The papermaking process uses spherical roller bearings. These bearings require proper lubrification and maintenance; failure to do so can result in millions of dollars in damage to assets.
Technicians need to inspect the machine visually and check its behavior to know if the bearing needs to be changed. When an asset breaks down, it can take a very long time for the technician to understand the root cause.
By collecting the vibration data coming out of the sensors, it’s possible to identify typical patterns before a problem happens. The patterns can also help distinguish between the root cause of the problem.
The goal is to have a dashboard with precise information regarding the imminence of a problem and its type. In addition, it is possible with this approach to anticipate wear and tear long enough to schedule a downtime instead of dealing with a forced interruption.
However, having this level of accuracy requires working on the entire waveform of the vibration data and performing a frequency analysis. Complete waveform data is usually several thousands of points per second per sensor, resulting in massive data sets.
The other challenge is that sometimes problems are identified just minutes before they happen, which means it’s imperative to have an end-to-end data latency update below the minute.
That update latency and write volume disqualify data warehousing technology immediately.
An approach that solves the write volume problem is to store the data in files and then have ad-hoc programs perform the feature extraction. This, however, means that each analysis may have a high CPU time cost, and it requires writing new programs if the feature extraction needs to change.

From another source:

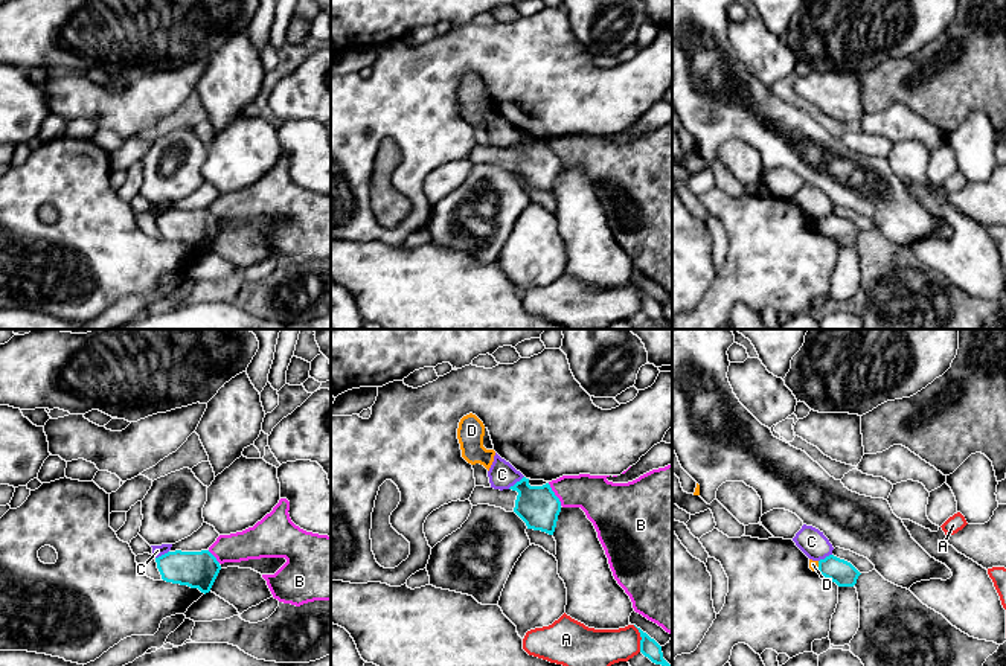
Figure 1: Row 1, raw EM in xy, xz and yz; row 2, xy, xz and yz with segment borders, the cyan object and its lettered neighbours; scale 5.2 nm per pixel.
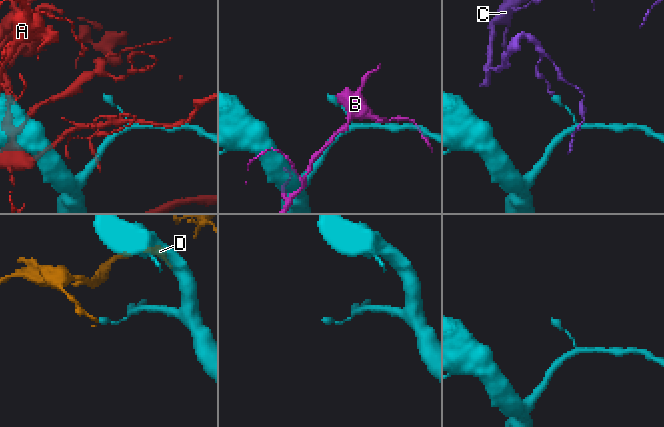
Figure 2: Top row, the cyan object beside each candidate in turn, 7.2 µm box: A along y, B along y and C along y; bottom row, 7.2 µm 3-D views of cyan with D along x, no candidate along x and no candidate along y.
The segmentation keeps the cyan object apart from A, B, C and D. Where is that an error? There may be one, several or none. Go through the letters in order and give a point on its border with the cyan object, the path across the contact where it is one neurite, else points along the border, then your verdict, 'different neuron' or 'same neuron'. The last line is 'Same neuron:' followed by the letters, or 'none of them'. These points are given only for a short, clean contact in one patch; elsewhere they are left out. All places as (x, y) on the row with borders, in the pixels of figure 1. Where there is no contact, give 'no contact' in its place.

Finally, these programs must be highly efficient to not add to the data latency. If it takes 15 minutes to extract the feature, the information may come too late to take action.
Using Quasar, firms can capture the complete waveform data using dedicated connectors. The capture can happen at the edge or via MQTT.
Quasar will use its unique algorithm to compress the data faster than it arrives and use its micro-indexes to reduce future lookup and feature extraction time. This results in significantly reduced disk usage without impacting the query ability of the data.
Each sensor is stored in a dedicated table storing time series data. Tables can be tagged at will, enabling a flexing querying mechanism based on those tags. For example, obtaining all the sensors of an asset or all the sensors of a mill.
Quasar has built-in feature extraction capabilities that leverage the capabilities of the SIMD capabilities of the processor. It can, in real-time, perform complex statistical analysis, pivot the data, do FFT, and much more.
This means that feature extraction does not require ad-hoc programs and can be tailored by writing a simple SQL query.